A technique called indirection can be used to store inhomogeneous values in an array. For example, we could have an array such as

[1, 3.5, [-2, 0], "cat"]

This array contains four values: an integer, a floating point value, another array, and a string. Since the storage sizes and format for these four elements are different, it is not convenient to pack the data into a contiguous block of memory. Instead, we can take a reference to each element and store the references in the array. The reference values themselves are either memory addresses or pointers of some type (generally 8 byte objects), hence an array of references is itself a homogeneous sequence, even if the data pointed to by the references is inhomogeneous.

Since this type of array contains references to the data rather than the data themselves, the use of indirection makes access somewhat less efficient than in the case of arrays that do not use indirection (but processors are optimized for working with memory addresses, so the cost is not very great). For example, if we want to read the value in position 3 of the array using indirection, we first extract the reference value in position 3 of the array, which points to a location in memory, then we jump to that location in memory and extract the actual value of interest. Note that we can have multiple layers of indirection, for example, if an element in the array is itself an array.

Lists

A doubly linked list, which we will simply call a “list” takes the notion of indirection a step further. The core element of a doubly linked list is a “node” of three values (previous, next, value), where value is the data value of a single element of the list, previous is the memory location of the previous node in the list, and next is the memory location of the subsequent node in the list.

Lists of this type are much slower to index than arrays. If we want to access the value in position 100 of a doubly linked list, we must start at the beginning and jump from node to node until we reach the 100th node. On the other hand, if we want to access the value in position 100 of an array whose values use 8 bytes of storage we simply jump straight to byte 792 in the array and retrieve the next 8 bytes of data.

An advantage of the list structure is that it is easy to delete or insert values without copying the entire list. To delete the value in position 10, simply adjust the next field of node 9 to point to node 11, and adjust the previous field of node 11 to point to node 9. The memory for node 10 can then be reclaimed.
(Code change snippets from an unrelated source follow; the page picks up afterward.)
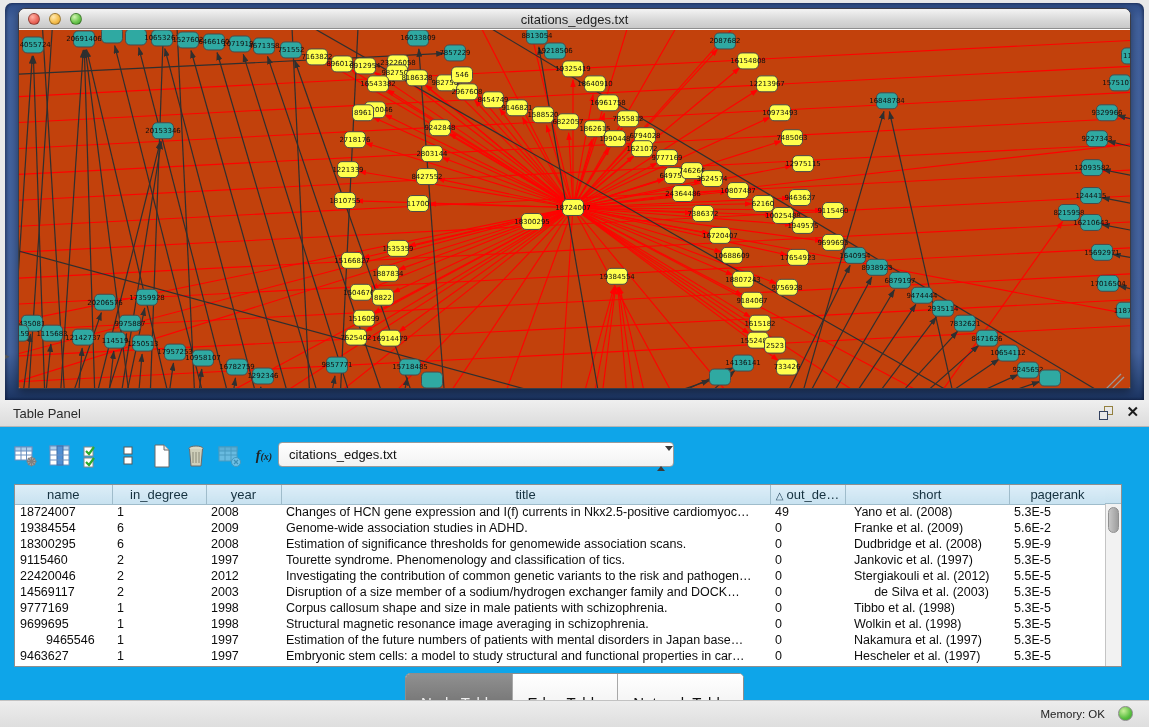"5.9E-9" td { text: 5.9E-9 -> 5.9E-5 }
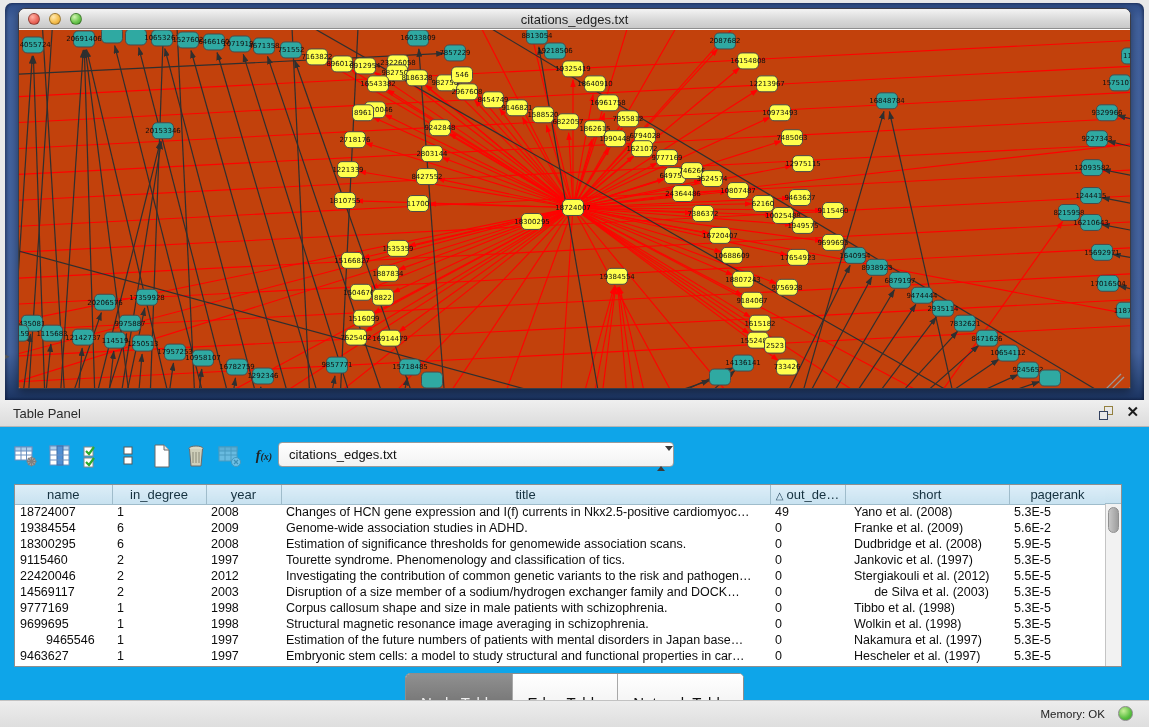"de Silva et al. (2003)" td { text-align: center -> none }
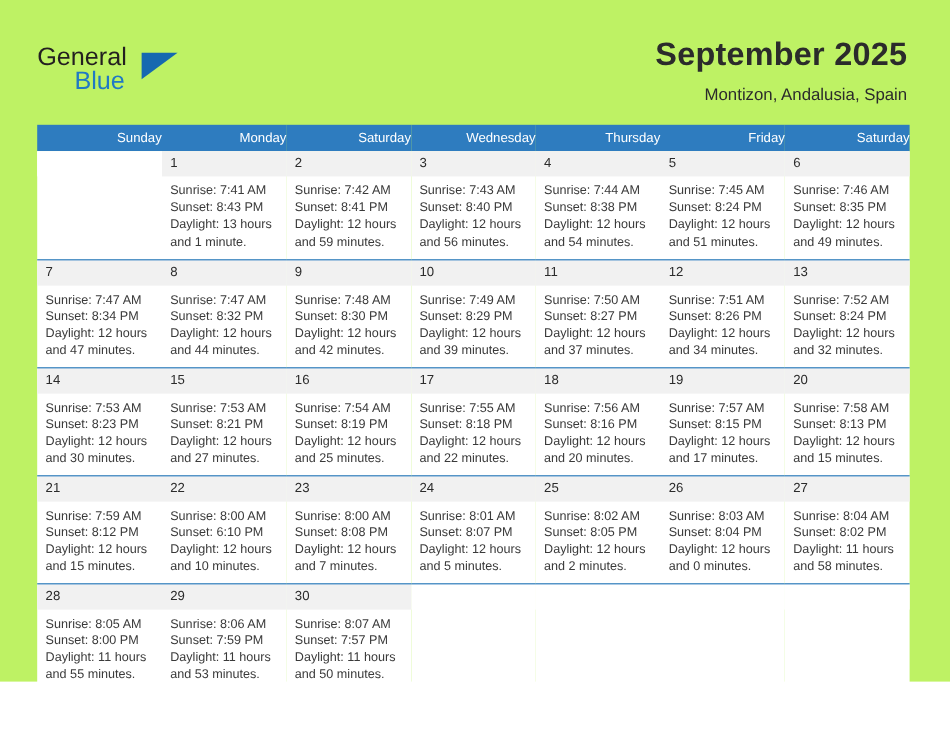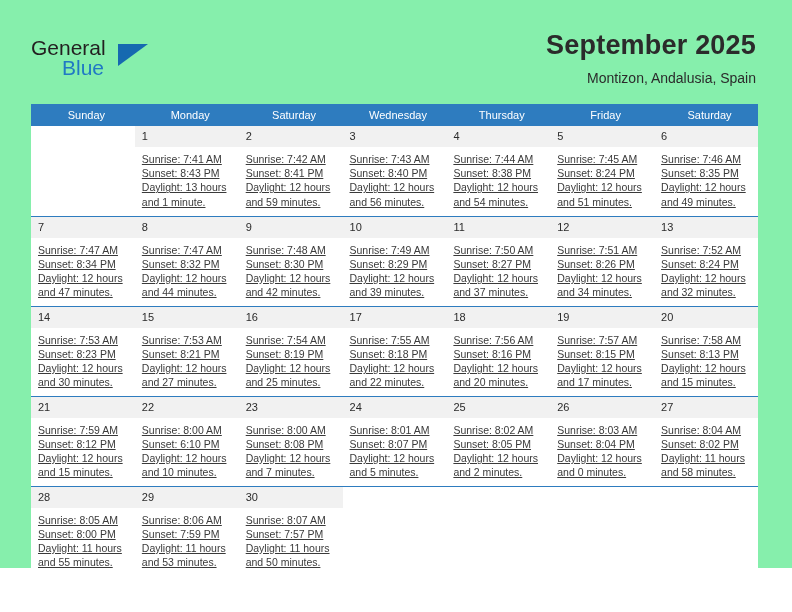"General" .page { background: #86efac -> #bef264 }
A similar process allows new nodes to be inserted.

Associative arrays

Another very important data structure is variously called a “map”, a “hash table”, an “associative array”, or a “dictionary”. Semantically, these are all maps from “keys” to “values”. The keys can ordinarily be any primitive type, and the values can generally be any type at all. For example, the following is a dictionary expressed in Python syntax:

{"Canada" : "Ottawa", "France" : "Paris", "Japan" : "Tokyo"}

This dictionary maps country names to the name of their capital city. It is a simple map from strings to strings. In some languages, we can also have a map with heterogeneous value types:

{1 : "snake", "a" : [1, 2, 3], 45.2 : {1 : 2, 2 : 4, 3 : 9}}

The key feature of an associative array is that locating a single element should require a fixed amount of time regardless of the size of the dictionary (or at worst should be logarithmic in the size). This requires the use of trees or “hashing” algorithms to map the keys to memory addresses.

There is an important type of database called a key/value store. A dictionary is a simple in-memory implementation of a key/value store.